- _Problem to solve_: Search the records for the word "wash". Copy every line where it appears.

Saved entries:
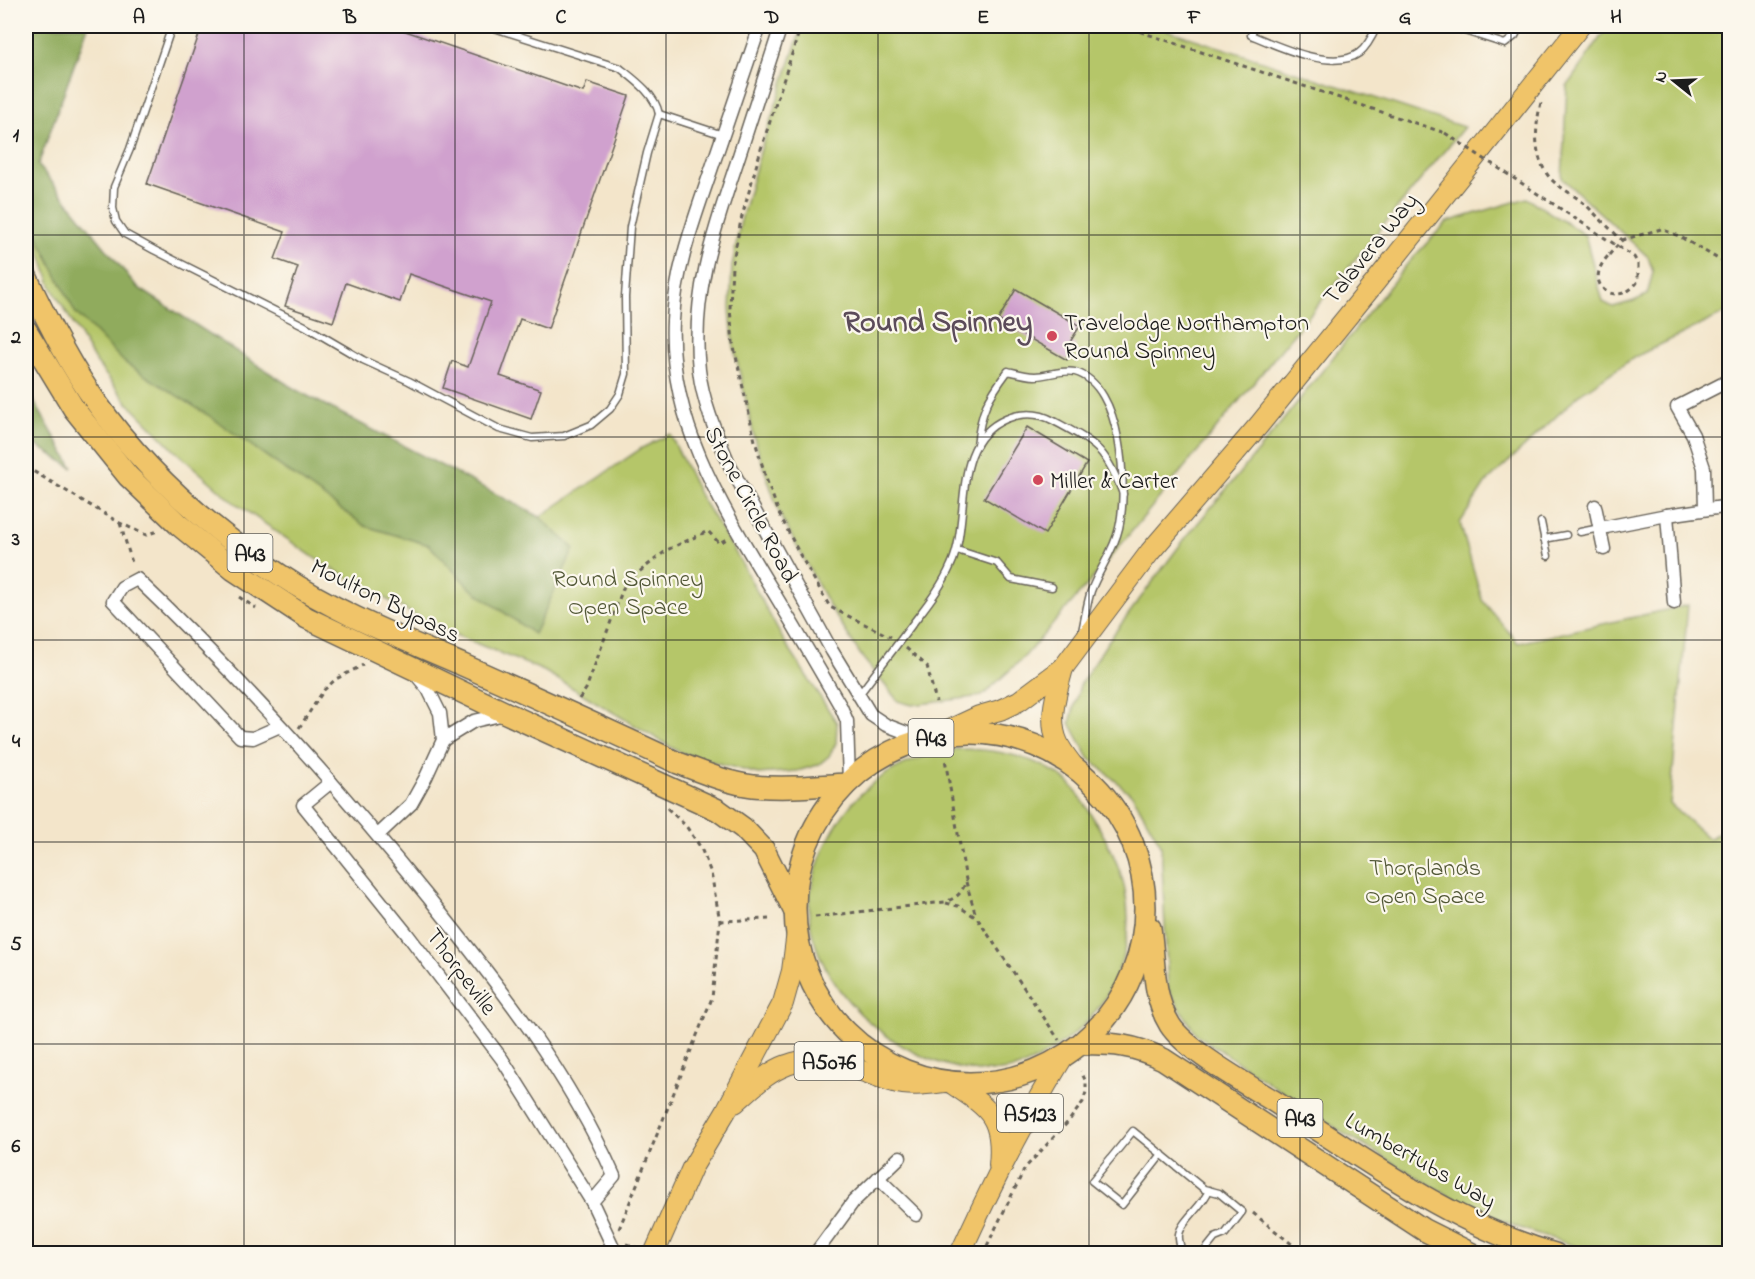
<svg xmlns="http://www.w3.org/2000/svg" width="1755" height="1279" font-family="'Indie Flower',sans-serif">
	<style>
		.green { fill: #b5c669; stroke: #687142; stroke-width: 1.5 }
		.forest { fill: #90ab5d; stroke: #56643c; stroke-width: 1.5 }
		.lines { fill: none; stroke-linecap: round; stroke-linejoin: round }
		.stream { stroke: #69b5e2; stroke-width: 4.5 }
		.building { fill: #d0a1ce }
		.service-casing { stroke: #676259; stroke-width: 9 }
		.minor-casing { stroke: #676259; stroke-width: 15 }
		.primary-casing { stroke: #676259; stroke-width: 22 }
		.trunk-casing { stroke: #676259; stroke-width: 24 }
		.path { stroke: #676259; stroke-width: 3; stroke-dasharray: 4.5 4.5; stroke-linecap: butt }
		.service { stroke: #fff; stroke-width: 6 }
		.minor { stroke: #fff; stroke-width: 12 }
		.primary { stroke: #f0c469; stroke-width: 20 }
		.trunk { stroke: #f0c469; stroke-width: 21 }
		.path-bridge { stroke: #676259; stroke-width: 3; stroke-dasharray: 4.5 4.5; stroke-linecap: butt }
		.grid { fill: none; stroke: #1c1c1c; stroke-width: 1.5; stroke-opacity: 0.55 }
		.poi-dot { fill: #d1495b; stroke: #fbf7ec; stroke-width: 2 }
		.labels { text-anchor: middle; stroke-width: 4.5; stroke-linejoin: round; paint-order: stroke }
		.shield { fill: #fbf7ec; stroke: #5f5e5a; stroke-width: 1.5 }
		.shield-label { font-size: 22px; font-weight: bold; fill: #1c1c1c }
		.street-label { font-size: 24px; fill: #1c1c1c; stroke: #fbf7ec }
		.poi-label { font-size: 24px; fill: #1c1c1c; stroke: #fbf7ec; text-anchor: start }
		.park-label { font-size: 24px; fill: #525837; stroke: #fbf7ec }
		.district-label { font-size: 30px; font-weight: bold; fill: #5b4b5a; stroke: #fbf7ec }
		.neatline { fill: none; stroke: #1c1c1c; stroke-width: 2 }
		.grid-label { font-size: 20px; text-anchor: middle; font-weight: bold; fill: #1c1c1c }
	</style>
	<rect width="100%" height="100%" fill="#fbf7ec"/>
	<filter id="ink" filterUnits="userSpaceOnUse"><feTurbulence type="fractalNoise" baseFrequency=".0167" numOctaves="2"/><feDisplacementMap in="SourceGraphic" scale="12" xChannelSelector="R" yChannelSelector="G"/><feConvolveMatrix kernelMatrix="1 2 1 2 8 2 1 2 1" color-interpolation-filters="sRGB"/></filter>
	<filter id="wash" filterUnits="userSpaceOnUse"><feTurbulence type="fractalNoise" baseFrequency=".008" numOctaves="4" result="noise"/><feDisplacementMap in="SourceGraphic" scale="24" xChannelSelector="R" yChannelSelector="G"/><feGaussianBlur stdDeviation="1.35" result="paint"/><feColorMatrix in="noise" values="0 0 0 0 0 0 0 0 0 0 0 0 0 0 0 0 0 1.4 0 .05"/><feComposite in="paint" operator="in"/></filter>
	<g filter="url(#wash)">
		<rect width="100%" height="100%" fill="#f3e5ca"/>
		<g class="green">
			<polygon points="26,26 88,26 38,165 137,287 296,390 540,517 642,448 670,434 700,496 737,555 784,641 837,723 836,743 829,756 818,765 797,771 758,774 681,753 544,671 436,627 322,563 232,501 174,450 127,402 95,361 52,288 26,209"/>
			<polygon points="802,26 1155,26 1464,127 1100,570 1025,656 982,696 912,705 898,701 862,657 830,607 779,513 755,441 733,343 730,308 732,266 741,220 761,149"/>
			<polygon points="1608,26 1729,26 1729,311 1635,357 1581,393 1485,484 1460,523 1482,600 1518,643 1688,605 1670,804 1709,839 1729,826 1729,1253 1596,1253 1517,1227 1449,1196 1348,1136 1196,1034 1168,989 1161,845 1133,796 1089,758 1070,723 1080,685 1107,643 1183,541 1272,434 1408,263 1447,222 1527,198 1585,235 1603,302 1613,307 1634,301 1647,295 1653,272 1648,257 1562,178 1567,86"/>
			<path d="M958,749C994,749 1028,755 1058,774C1075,785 1085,804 1095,821C1108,842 1120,866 1125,890C1137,948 1110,1010 1062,1043C1043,1057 1023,1070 999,1071C914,1077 815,999 809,912C808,890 816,868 824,849C851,789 893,759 958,749Z"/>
		</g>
		<g class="forest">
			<polygon points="26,26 88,26 38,165 137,287 296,390 540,517 574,549 534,634 470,588 429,545 365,526 208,415 125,363 75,312 38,237 26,182"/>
			<polygon points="26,388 73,468 26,439"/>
		</g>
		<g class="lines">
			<polyline class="stream" points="1730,1079 1725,1113 1730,1134"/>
		</g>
		<g id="blocks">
			<g class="building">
				<polygon points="202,26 391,26 583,92 587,82 629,96 548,329 520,319 500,376 541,390 531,419 443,388 452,361 468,367 491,302 409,274 400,302 346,283 333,322 285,306 298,267 275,259 285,232 147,184"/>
				<polygon points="1466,26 1493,26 1490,34"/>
				<polygon points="1016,289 1080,326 1070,342 1076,345 1067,360 998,320"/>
				<polygon points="1027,427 1087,463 1045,534 984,498"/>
			</g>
		</g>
	</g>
	<g filter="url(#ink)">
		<use href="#blocks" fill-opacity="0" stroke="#676259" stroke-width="1.5"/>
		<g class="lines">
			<g class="service-casing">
				<g id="service">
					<path d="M172,26L130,149L114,187L113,208L116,221L125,234L154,250L305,326L363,360L409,381L499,429L532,438L564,436L591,425L610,409L620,394L626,374L625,297L630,227L647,153L659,114C655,94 635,80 620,68L488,26"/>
					<path d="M1254,26L1251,35C1277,46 1333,72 1359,53C1367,47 1373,35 1377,26"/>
					<polyline points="1449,26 1505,44 1515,36 1520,26"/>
					<polyline points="659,114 723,135"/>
					<path d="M977,445C981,411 987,399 1008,371C1016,373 1026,376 1035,376C1047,376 1063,369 1075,372C1123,385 1128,489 1119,528C1114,551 1099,569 1091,591C1087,603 1085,618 1082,631"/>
					<polyline points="1541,522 1548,556"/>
					<polyline points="1580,532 1600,528"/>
					<polyline points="1544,539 1566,535"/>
					<polyline points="957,550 997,563 1011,579 1052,587"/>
					<path d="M859,695C876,672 894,649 911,626C926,606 941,588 951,565C972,520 949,443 1006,419C1023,412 1038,412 1054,421C1096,444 1105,447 1123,494"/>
					<polyline points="1162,1154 1122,1205 1092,1181 1133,1131 1204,1189 1219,1193 1242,1212 1225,1234 1215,1238 1203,1253 1200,1254"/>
					<path d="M1182,1254C1181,1247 1178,1240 1179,1234C1182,1220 1203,1206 1209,1190"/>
				</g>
			</g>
			<g class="minor-casing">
				<g id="minor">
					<path d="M760,26C743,76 726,126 709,176C693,223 675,271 673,321C668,422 724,510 774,593C797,631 819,669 841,707L847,721L849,782"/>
					<path d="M781,26C766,72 751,118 736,165C713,233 691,297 699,370C703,404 717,435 730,466L832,651L871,715L886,725L923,739"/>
					<polyline points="1595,506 1604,549"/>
					<polyline points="1705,509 1704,468 1693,435 1677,407 1730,380"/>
					<polyline points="1667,515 1674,603"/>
					<polyline points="1601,528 1667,515 1730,506"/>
					<path d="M280,726L253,738L240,737L113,601L122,587L137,579C241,678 337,785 428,897C498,984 569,1073 614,1176L592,1202"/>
					<polyline points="443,740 474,721 505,714"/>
					<polyline points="331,782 303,805 407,934 502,1059 592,1202 614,1249"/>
					<polyline points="378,835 411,804 426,777 443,740 440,713 428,689 417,676"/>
					<polyline points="878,1178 916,1215"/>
					<polyline points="815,1254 853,1202 900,1157"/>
				</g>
			</g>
			<g class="primary-casing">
				<g id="primary">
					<path d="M1063,668C1057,692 1047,719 1058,743C1062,752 1069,760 1074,767"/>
					<polyline points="934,737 979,716 1000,710 1019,701 1063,668 1150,552 1259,425 1373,285 1580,26"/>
					<path d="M951,1083C988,1108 1004,1116 999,1165"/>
					<path d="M735,1103C751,1089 767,1072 787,1065C825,1050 858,1072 894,1082C910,1087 928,1084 944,1082"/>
					<polyline points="654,1254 692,1168 726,1111 783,1003 792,971 797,932"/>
					<path d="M960,1254C991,1186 1024,1120 1063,1057"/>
				</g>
			</g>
			<g class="trunk-casing">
				<g id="trunk">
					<path d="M26,276C46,319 68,363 96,402C145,471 210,529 280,575C337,613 401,638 463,665C535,697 606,729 678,763C702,772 727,783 753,786C784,789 815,786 846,784"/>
					<polyline points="26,330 74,409 128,476 179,525 234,570 307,618 506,713 718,810 743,828 764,850 794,910"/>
					<circle cx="970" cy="908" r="175"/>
					<path d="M1150,928C1155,961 1152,996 1170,1025C1186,1050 1246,1084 1272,1100C1360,1156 1454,1226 1555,1254"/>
					<path d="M1081,1044C1113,1043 1133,1045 1163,1059L1424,1230L1472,1254"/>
				</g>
			</g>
			<g class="path">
				<polyline points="801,26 761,149 741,220 732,266 730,308 733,343 755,441 767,481 779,513 799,553 830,607 891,637"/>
				<polyline points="1123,26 1445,133"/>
				<path d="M1541,103C1534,129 1533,163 1554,182C1564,190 1575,196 1585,204C1597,216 1609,228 1622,240L1609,255"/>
				<polyline points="1622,240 1661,229 1679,236 1730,266"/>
				<polyline points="26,467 120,523 146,535 158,531"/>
				<polyline points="120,523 133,566"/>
				<polyline points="239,597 256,608"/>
				<polyline points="906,648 927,666 936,702"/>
				<polyline points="579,699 586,689 625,583 667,550 708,531 719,543 727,539"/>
				<polyline points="299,728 324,690 336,679 363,665"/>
				<polyline points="966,882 976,916"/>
				<polyline points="946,903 958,906 977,918 1059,1040"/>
				<path d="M815,917L945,902C957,898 963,892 966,880L945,759"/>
				<polyline points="720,921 769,919"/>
				<polyline points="1253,1213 1304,1254"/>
				<polyline points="619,1229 712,998 720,921 711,873 701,848 686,826 666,807"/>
				<polyline points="626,1244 640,1249"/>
				<polyline points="983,1254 1025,1168 1068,1122 1083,1102 1086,1092 1086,1082 1081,1071"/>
			</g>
			<use href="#service" class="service"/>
			<use href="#minor" class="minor"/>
			<use href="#primary" class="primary"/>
			<use href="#trunk" class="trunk"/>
			<path class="path-bridge" d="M1445,133L1634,257L1638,264V281C1619,310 1579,286 1609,255"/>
		</g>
	</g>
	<path class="grid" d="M244,26V1254M455,26V1254M666,26V1254M878,26V1254M1089,26V1254M1300,26V1254M1511,26V1254M26,235H1730M26,437H1730M26,640H1730M26,842H1730M26,1044H1730"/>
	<g class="poi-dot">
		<circle cx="1052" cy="336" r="6"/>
		<circle cx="1038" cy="480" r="6"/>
	</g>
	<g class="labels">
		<g class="shield">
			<rect x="227.5" y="534" width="45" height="38" rx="4.5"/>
			<rect x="908.5" y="719" width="45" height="38" rx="4.5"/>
			<rect x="794.5" y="1042" width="69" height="38" rx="4.5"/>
			<rect x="997" y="1094" width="66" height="38" rx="4.5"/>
			<rect x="1277.5" y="1099" width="45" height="38" rx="4.5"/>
		</g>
		<g class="shield-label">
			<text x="250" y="561">A43</text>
			<text x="931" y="746">A43</text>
			<text x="829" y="1069">A5076</text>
			<text x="1030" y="1121">A5123</text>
			<text x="1300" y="1126">A43</text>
		</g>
		<g class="street-label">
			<text transform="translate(1370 248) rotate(-51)" y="8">Talavera Way</text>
			<text transform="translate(752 504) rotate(62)" y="8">Stone Circle Road</text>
			<text transform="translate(386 600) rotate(26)" y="8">Moulton Bypass</text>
			<text transform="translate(462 971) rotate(53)" y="8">Thorpeville</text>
			<text transform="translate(1421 1160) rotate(30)" y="8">Lumbertubs Way</text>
		</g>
		<g class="poi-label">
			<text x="1064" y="330">Travelodge Northampton<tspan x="1064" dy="28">Round Spinney</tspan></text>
			<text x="1050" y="488">Miller &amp; Carter</text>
		</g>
		<g class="park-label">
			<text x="628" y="586">Round Spinney<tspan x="628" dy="28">Open Space</tspan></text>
			<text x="1425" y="875">Thorplands<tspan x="1425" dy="28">Open Space</tspan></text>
		</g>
		<g class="district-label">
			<text x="938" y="331">Round Spinney</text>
		</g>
	</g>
	<rect width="1755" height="1279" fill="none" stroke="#fbf7ec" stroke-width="66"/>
	<g transform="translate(1674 81) rotate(288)" stroke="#fbf7ec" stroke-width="4.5" paint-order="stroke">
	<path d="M0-4.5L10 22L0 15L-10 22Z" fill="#1c1c1c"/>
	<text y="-9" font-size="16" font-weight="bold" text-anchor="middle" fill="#1c1c1c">N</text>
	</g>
	<rect x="33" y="33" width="1689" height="1213" class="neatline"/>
	<g class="grid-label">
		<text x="139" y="23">A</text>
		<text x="350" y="23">B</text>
		<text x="561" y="23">C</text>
		<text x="772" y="23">D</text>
		<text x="983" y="23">E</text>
		<text x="1194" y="23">F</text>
		<text x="1405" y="23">G</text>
		<text x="1616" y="23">H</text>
		<text x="16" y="141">1</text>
		<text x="16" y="343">2</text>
		<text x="16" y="545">3</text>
		<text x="16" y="747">4</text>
		<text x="16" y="950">5</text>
		<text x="16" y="1152">6</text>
	</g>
</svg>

- _Solution to this task_:
	<filter id="wash" filterUnits="userSpaceOnUse"><feTurbulence type="fractalNoise" baseFrequency=".008" numOctaves="4" result="noise"/><feDisplacementMap in="SourceGraphic" scale="24" xChannelSelector="R" yChannelSelector="G"/><feGaussianBlur stdDeviation="1.35" result="paint"/><feColorMatrix in="noise" values="0 0 0 0 0 0 0 0 0 0 0 0 0 0 0 0 0 1.4 0 .05"/><feComposite in="paint" operator="in"/></filter>
	<g filter="url(#wash)">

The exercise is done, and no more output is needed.